In Viz.ai’s case that is now happening. In February the firm received approval from regulators in the United States to sell its software for the detection, from brain scans, of strokes caused by a blockage in a large blood vessel. The technology is being introduced into hospitals in America’s “stroke belt”—the south-eastern part, in which strokes are unusually common. Erlanger Health System, in Tennessee, will turn on its Viz.ai system next week.
The potential benefits are great.
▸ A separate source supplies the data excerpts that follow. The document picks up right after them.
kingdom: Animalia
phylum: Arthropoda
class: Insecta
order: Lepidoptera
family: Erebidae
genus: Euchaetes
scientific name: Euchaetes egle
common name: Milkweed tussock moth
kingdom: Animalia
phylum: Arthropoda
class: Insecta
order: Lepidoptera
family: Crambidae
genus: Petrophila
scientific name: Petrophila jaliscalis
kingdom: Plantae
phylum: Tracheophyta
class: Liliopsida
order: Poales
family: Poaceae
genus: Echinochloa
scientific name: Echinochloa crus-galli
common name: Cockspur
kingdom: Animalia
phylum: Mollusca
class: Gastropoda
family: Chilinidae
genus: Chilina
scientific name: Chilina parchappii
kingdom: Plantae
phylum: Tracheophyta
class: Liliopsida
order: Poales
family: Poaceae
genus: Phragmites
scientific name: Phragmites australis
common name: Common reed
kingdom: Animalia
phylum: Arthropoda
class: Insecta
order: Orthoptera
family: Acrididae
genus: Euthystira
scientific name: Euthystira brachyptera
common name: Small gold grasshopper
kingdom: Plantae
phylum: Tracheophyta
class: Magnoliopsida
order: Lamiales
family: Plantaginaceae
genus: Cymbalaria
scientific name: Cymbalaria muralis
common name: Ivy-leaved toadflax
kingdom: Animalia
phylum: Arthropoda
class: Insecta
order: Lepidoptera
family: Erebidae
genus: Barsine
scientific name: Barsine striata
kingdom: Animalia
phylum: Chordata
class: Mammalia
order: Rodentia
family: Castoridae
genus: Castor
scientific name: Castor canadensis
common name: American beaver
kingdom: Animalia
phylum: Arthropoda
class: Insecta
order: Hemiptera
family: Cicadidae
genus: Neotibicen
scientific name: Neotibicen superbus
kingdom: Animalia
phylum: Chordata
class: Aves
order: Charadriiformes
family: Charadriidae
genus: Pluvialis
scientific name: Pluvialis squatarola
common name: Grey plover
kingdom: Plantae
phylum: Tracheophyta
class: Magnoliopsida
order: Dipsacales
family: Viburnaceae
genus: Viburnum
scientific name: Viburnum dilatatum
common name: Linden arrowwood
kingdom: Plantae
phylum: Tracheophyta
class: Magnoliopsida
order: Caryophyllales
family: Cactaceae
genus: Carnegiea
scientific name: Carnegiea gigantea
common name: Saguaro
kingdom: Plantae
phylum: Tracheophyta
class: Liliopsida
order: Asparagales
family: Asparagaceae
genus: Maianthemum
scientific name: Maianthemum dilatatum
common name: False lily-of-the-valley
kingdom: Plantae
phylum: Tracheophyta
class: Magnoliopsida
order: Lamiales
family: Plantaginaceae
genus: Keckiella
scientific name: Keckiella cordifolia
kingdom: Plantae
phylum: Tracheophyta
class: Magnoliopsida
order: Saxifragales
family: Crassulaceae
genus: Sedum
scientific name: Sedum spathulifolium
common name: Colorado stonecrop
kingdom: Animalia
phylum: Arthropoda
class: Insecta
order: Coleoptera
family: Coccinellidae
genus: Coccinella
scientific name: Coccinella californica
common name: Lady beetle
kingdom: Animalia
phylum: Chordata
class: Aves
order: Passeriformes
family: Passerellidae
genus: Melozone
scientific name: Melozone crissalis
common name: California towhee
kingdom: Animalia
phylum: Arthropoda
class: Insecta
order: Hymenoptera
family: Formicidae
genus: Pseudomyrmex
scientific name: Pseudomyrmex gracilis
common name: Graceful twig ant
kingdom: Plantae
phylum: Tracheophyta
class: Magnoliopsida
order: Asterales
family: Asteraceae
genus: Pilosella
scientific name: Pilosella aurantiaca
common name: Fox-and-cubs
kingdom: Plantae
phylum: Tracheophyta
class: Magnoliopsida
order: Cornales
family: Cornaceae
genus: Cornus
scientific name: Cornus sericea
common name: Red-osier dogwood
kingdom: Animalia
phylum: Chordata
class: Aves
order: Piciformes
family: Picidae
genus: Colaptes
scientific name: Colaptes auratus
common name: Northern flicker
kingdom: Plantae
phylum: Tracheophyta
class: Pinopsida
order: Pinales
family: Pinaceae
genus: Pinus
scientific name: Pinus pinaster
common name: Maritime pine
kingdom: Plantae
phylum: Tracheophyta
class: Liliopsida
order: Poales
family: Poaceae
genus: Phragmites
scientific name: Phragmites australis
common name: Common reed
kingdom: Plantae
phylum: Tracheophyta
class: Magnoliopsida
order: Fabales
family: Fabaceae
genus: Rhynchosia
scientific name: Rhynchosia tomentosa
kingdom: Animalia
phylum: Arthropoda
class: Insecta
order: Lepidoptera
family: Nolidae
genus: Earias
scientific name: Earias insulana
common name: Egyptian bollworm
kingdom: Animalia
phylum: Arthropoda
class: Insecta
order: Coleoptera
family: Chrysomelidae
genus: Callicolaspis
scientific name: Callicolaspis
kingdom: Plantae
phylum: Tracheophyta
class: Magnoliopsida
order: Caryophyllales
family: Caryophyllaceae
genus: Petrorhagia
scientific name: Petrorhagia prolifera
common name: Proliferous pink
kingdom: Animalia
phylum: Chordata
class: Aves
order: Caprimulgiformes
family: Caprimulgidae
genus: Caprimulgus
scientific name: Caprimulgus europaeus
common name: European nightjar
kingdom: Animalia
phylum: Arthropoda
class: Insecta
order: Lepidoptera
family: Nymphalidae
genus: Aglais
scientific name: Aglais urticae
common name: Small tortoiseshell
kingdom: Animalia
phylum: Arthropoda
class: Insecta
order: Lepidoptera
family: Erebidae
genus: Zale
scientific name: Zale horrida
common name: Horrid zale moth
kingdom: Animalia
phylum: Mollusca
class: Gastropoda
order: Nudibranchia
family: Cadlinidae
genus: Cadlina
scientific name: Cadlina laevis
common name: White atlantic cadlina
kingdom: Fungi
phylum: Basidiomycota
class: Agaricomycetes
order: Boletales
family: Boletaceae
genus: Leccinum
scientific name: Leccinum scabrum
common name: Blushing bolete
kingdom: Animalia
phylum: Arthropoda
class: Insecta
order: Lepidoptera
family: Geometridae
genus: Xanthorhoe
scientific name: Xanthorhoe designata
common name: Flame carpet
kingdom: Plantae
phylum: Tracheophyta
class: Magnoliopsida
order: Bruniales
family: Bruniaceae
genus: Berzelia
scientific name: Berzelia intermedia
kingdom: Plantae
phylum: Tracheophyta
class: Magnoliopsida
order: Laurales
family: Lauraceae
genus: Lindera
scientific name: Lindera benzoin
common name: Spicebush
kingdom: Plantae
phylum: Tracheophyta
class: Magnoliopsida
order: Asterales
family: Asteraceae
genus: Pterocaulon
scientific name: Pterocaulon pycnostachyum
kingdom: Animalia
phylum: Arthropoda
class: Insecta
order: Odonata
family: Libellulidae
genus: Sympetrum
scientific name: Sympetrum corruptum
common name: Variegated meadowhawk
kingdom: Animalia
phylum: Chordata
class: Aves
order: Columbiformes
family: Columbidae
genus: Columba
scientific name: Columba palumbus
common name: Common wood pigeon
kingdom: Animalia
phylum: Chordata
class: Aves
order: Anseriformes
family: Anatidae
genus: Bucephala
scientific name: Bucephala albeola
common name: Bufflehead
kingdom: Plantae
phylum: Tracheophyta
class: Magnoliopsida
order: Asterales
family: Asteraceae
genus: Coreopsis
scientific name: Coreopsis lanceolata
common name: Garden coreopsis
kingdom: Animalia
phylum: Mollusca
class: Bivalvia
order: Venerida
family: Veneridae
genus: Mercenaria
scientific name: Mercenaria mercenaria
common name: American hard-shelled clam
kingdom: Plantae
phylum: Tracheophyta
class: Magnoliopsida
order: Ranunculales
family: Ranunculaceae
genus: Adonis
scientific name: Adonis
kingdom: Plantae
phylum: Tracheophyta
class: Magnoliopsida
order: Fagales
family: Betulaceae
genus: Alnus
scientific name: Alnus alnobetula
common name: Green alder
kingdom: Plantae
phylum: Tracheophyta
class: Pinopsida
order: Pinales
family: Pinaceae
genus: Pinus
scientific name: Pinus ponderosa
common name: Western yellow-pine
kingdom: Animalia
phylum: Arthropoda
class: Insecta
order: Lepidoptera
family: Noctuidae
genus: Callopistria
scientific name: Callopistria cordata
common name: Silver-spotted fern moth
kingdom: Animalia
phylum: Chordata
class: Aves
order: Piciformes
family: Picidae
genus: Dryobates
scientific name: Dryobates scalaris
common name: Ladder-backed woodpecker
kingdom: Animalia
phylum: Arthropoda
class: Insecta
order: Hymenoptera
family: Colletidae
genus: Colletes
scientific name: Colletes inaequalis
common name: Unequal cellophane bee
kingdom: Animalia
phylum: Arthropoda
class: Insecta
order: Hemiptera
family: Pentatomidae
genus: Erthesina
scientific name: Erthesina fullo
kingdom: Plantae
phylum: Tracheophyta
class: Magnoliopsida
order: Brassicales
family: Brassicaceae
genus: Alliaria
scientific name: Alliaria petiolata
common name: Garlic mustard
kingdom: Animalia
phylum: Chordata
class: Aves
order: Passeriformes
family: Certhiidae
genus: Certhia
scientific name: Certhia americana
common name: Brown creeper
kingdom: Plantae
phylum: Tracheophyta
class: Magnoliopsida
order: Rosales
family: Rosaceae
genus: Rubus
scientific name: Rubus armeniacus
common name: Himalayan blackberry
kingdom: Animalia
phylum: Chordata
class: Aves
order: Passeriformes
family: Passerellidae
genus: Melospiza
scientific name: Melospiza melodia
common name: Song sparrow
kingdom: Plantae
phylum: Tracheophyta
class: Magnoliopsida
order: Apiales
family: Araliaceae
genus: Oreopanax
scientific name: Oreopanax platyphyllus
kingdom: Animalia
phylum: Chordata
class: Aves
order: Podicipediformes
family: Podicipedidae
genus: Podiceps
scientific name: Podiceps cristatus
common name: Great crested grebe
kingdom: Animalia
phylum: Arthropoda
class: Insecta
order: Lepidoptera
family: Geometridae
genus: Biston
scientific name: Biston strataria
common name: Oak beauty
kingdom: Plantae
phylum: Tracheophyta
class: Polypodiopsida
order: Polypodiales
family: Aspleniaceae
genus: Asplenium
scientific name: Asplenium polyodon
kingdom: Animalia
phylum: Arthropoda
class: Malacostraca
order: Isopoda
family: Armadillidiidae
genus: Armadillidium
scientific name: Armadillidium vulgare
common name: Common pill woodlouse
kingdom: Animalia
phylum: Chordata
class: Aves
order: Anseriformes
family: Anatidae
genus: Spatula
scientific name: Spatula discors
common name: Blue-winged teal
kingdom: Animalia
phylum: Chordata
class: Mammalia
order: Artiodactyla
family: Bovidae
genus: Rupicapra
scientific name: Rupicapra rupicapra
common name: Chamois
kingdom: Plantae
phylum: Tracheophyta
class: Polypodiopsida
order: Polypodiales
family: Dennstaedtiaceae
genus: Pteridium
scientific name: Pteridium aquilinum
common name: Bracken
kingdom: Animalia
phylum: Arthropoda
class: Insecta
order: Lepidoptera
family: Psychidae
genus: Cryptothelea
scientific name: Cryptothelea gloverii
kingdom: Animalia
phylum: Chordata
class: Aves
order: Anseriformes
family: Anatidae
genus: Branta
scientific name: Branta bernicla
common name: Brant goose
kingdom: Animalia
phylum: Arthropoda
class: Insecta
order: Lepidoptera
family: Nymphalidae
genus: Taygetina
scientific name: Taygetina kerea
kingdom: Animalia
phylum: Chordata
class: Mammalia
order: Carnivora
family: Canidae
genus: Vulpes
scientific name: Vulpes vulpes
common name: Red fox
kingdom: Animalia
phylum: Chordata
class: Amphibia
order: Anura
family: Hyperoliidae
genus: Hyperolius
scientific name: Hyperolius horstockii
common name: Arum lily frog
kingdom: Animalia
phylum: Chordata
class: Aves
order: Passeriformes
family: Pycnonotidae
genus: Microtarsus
As Tom Devlin, a stroke neurologist at Erlanger, observes, “We know we lose 2m brain cells every minute the clot is there.” Yet the two therapies that can transform outcomes—clot-busting drugs and an operation called a thrombectomy—are rarely used because, by the time a stroke is diagnosed and a surgical team assembled, too much of a patient’s brain has died. Viz.ai’s technology should improve outcomes by identifying urgent cases, alerting on-call specialists and sending them the scans directly.